I bet that well over half of all 14- to 17-year-olds have indeed surfed for porn online (hi, you’re stupid if you think teens aren’t incredibly interested in sex - I “surfed for porn” in my public library when I was 14, and guess what? I found it, too), but I bet a lot less than half of the 11- to 13-year-olds have. Mark Twain once said there are 3 types of lies: lies, damned lies, and statistics. Ya know what? You can make statistics say almost anything you want to by setting the parameters to meet your agenda, and it’s pretty obvious what the “war on porn” people’s agenda is: to scare parents into believing the idiotic idea that the adult industry targets children as victims, because these groups want to control what other adults can obtain - notably, sexually-explicit material that they don’t approve of!
And doesn’t this statistic rather contradict the earlier statement that “Nine in 10 children ages 8 to 16 have viewed porn online - most of them by accident.”? You can’t have it both ways - that most porn viewed by kids online is accidental and that nearly half of all kids have deliberately surfed for porn.
“One in 5 children ages 10 to 17 has received sexual solicitations while on the Internet.”
Guess what, geniuses? One in 5 children ages 10 to 17 has been sexually molested in real fucking life, and I don’t see a “war on pedophiles” getting a smidgen as much attention. And as for the theory that porn (whether child porn or not) causes pedophilia? Bullshit - the law of supply-and-demand shows that there wouldn’t be a supply if there wasn’t a demand. Besides, where do you think pedophiles came from back in the days of the Puritans? They most assuredly didn’t have a copious supply of child porn back then, but you can bet there were plenty of slimeballs molesting kids.

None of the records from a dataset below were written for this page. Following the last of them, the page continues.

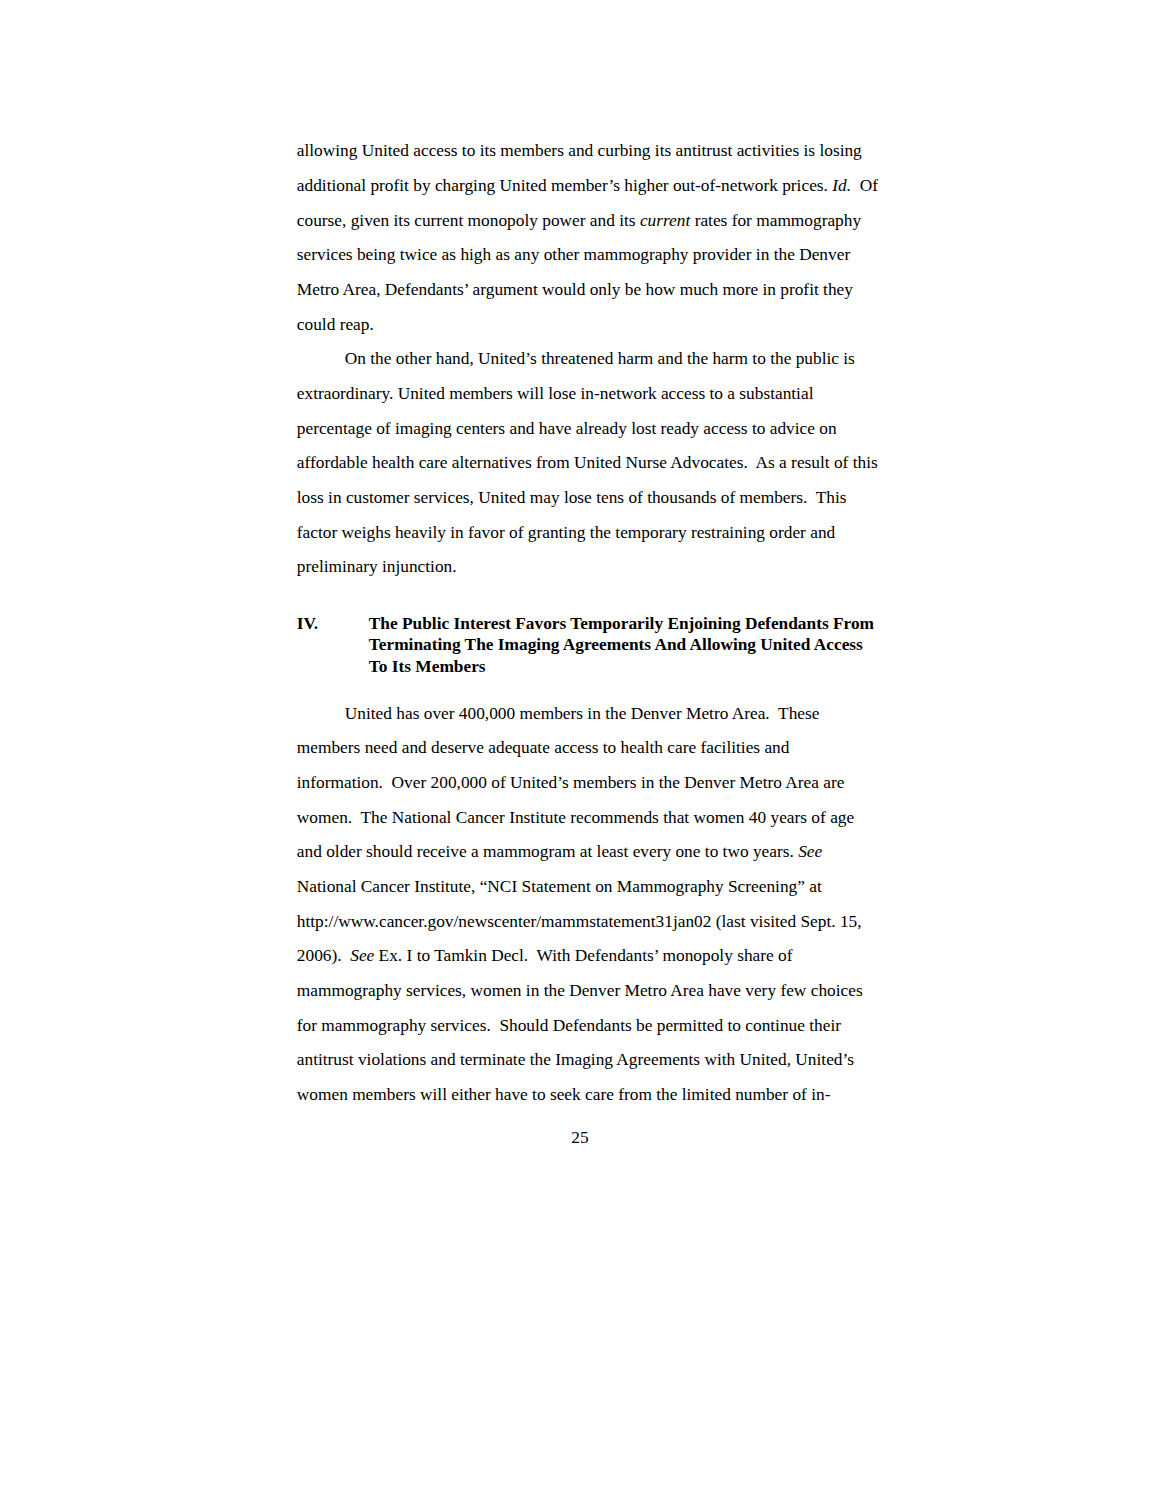allowing United access to its members and curbing its antitrust activities is losing additional profit by charging United member’s higher out-of-network prices. Id. Of course, given its current monopoly power and its current rates for mammography services being twice as high as any other mammography provider in the Denver Metro Area, Defendants’ argument would only be how much more in profit they could reap.
On the other hand, United’s threatened harm and the harm to the public is extraordinary. United members will lose in-network access to a substantial percentage of imaging centers and have already lost ready access to advice on affordable health care alternatives from United Nurse Advocates. As a result of this loss in customer services, United may lose tens of thousands of members. This factor weighs heavily in favor of granting the temporary restraining order and preliminary injunction.
IV.
The Public Interest Favors Temporarily Enjoining Defendants From Terminating The Imaging Agreements And Allowing United Access To Its Members
United has over 400,000 members in the Denver Metro Area. These members need and deserve adequate access to health care facilities and information. Over 200,000 of United’s members in the Denver Metro Area are women. The National Cancer Institute recommends that women 40 years of age and older should receive a mammogram at least every one to two years. See National Cancer Institute, “NCI Statement on Mammography Screening” at http://www.cancer.gov/newscenter/mammstatement31jan02 (last visited Sept. 15, 2006). See Ex. I to Tamkin Decl. With Defendants’ monopoly share of mammography services, women in the Denver Metro Area have very few choices for mammography services. Should Defendants be permitted to continue their antitrust violations and terminate the Imaging Agreements with United, United’s women members will either have to seek care from the limited number of in-
25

“Kids can bypass most blocking software with a single click of the mouse.”
You don’t say? Could that mean that your kids are more computer literate than you are? Could that mean that you’re being lazy parents who lack self-accountability if you trust software to do your job of supervising your kids’ activities? Could that mean that you’ve been suckered into spending a ton of money on software that’s essentially pointless? My heart bleeds for you.
I’m very fiercely protective of my 11- to 15-year-old daughters. I don’t think they’re in danger from porn. I think they’re in danger from professional busybodies who want to take their rights and freedoms and education away from them.